A total 19,828 academics have been dismissed, stripped of the right to teach at universities or have become unemployed due to the closure of their universities by the Justice and Development Party (AKP) government, BBC Turkish reported on Sunday.
According to the report, 3,850 academics have been directly dismissed as part of an investigation targeting the Gülen movement, which is accused by the government of masterminding a coup attempt on July 15, with state of emergency decrees issued following the putsch.
A total of 13,170 academics who were part of a program for training lecturers were deprived of the right to become university staff through another state of emergency decree.
Some 2,808 academics became unemployed when the government closed down 15 private universities on July 23 with a state of emergency decree.
Academics from the now-closed Zirve University told BBC that their applications for a job have been rejected by other universities.
One of the academics at Zirve University told BBC that he was fired from a clothing store when his boss learned that he had been working for Zirve University.

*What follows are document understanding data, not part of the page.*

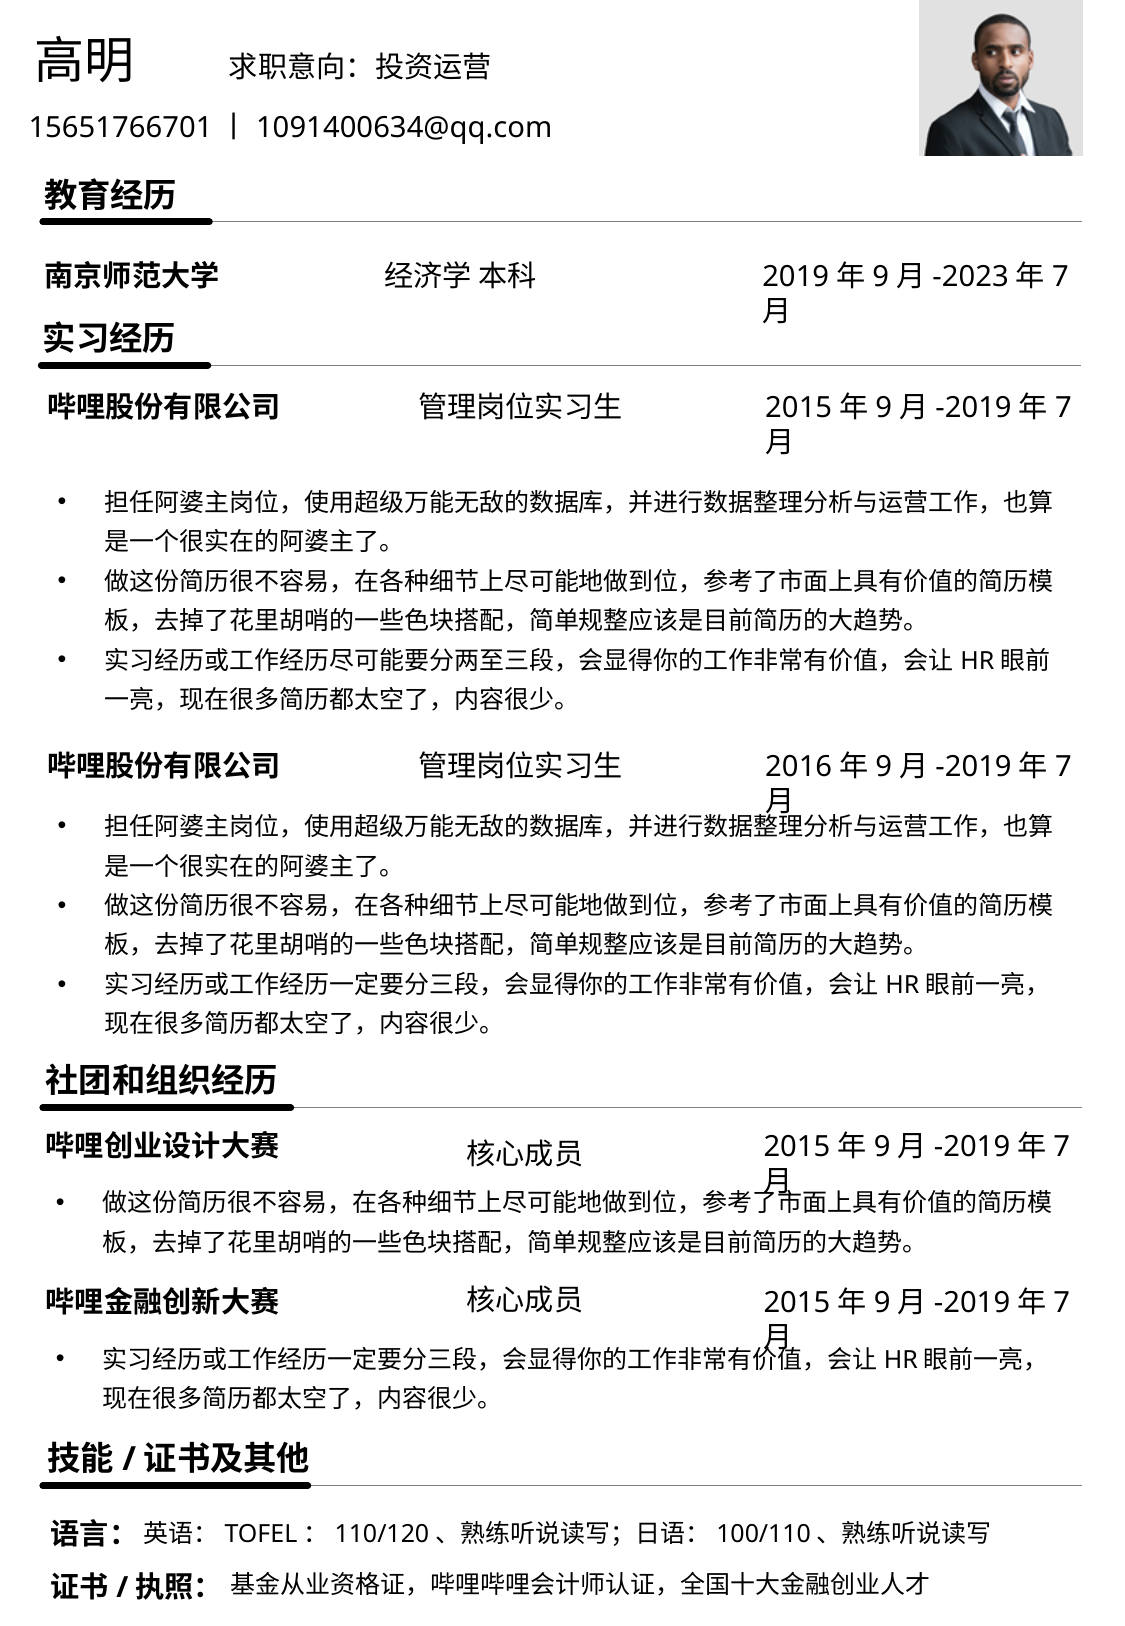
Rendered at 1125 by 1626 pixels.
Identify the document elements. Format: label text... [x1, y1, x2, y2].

text_box 担任阿婆主岗位，使用超级万能无敌的数据库，并进行数据整理分析与运营工作，也算是一个很实在的阿婆主了。 做这份简历很不容易，在各种细节上尽可能地做到位，参考了市面上具有价值的简历模板，去掉了花里胡哨的一些色块搭配，简单规整应该是目前简历的大趋势。 实习经历或工作经历尽可能要分两至三段，会显得你的工作非常有价值，会让HR眼前一亮，现在很多简历都太空了，内容很少。 [42, 469, 1083, 722]
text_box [30, 1052, 1083, 1108]
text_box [29, 250, 1088, 301]
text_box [32, 381, 1091, 432]
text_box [32, 740, 1091, 791]
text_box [30, 1273, 1089, 1419]
picture [919, 0, 1083, 156]
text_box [35, 1560, 1071, 1612]
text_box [13, 20, 622, 151]
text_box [32, 1429, 1083, 1486]
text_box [30, 1119, 1089, 1263]
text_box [29, 166, 1083, 222]
text_box 担任阿婆主岗位，使用超级万能无敌的数据库，并进行数据整理分析与运营工作，也算是一个很实在的阿婆主了。 做这份简历很不容易，在各种细节上尽可能地做到位，参考了市面上具有价值的简历模板，去掉了花里胡哨的一些色块搭配，简单规整应该是目前简历的大趋势。 实习经历或工作经历一定要分三段，会显得你的工作非常有价值，会让HR眼前一亮，现在很多简历都太空了，内容很少。 [42, 793, 1083, 1046]
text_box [28, 309, 1081, 366]
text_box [35, 1508, 1024, 1556]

“We have been treated as if we were suffering from an epidemic by the universities to which we applied. I have been working for a high school preparation course, without social security and receiving half the minimum wage,” said one of the academics.

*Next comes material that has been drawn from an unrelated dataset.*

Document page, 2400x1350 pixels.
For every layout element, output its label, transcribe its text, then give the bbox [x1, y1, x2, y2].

Academic Nuriye Gülmen, who was suspended for alleged ties to the Gülen movement, has been detained 13 times due to her protests in front of the human rights monument in Ankara. Gülmen told BBC she was determined to continue her protest. Semih Özakça, an academic who was also dismissed under a state of emergency decree, joined Gülmen in her protest.

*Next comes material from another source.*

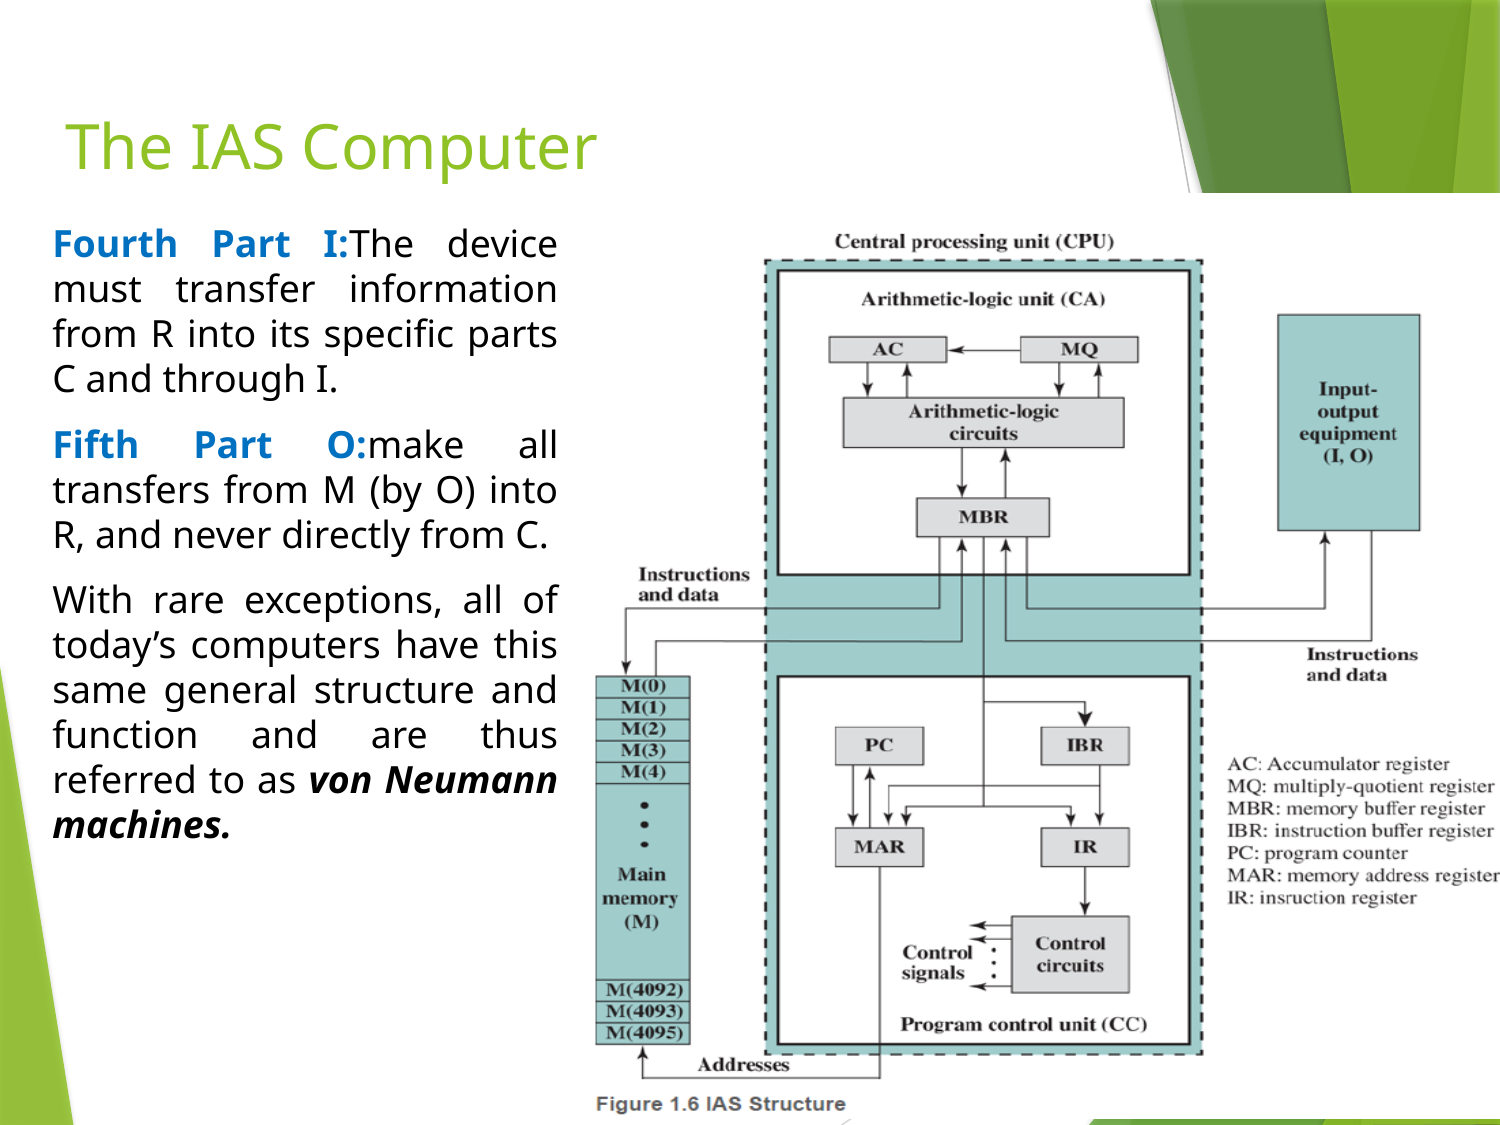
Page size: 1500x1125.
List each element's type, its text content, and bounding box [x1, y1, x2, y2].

title The IAS Computer [50, 99, 1278, 210]
list Fourth Part I:The device must transfer information from R into its specific parts C and through I. Fifth Part O:make all transfers from M (by O) into R, and never directly from C. With rare exceptions, all of today’s computers have this same general structure and function and are thus referred to as von Neumann machines. [37, 212, 572, 850]
picture [577, 192, 1500, 1120]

“They detained and tortured me. They can detain me 20 times. I have the strength of being right,” said Özakça.
Turkey survived a military coup attempt on July 15 that killed over 240 people and wounded more than a thousand others. Immediately after the putsch, the government along with President Recep Tayyip Erdoğan pinned the blame on the Gülen movement.
Despite Turkish Islamic scholar Fethullah Gülen, whose views inspired the movement, and the movement having denied the accusation, Erdoğan — calling the coup attempt “a gift from God” — and the government launched a widespread purge aimed at cleansing sympathizers of the movement from within state institutions, dehumanizing its popular figures and putting them in custody.
A report published by the German Focus magazine in August claimed that Turkish government members decided to put the blame for the coup attempt on Gülen half an hour after the uprising and agreed to begin a purge of Gülen followers the next day.
About 115,000 people have been purged from state bodies, in excess of 92,000 detained and over 39,000 have been arrested since the coup attempt. Arrestees include journalists, judges, prosecutors, police and military officers, academics, governors and even a comedian. Critics argue that lists of Gülen sympathizers were drawn up prior to the coup attempt.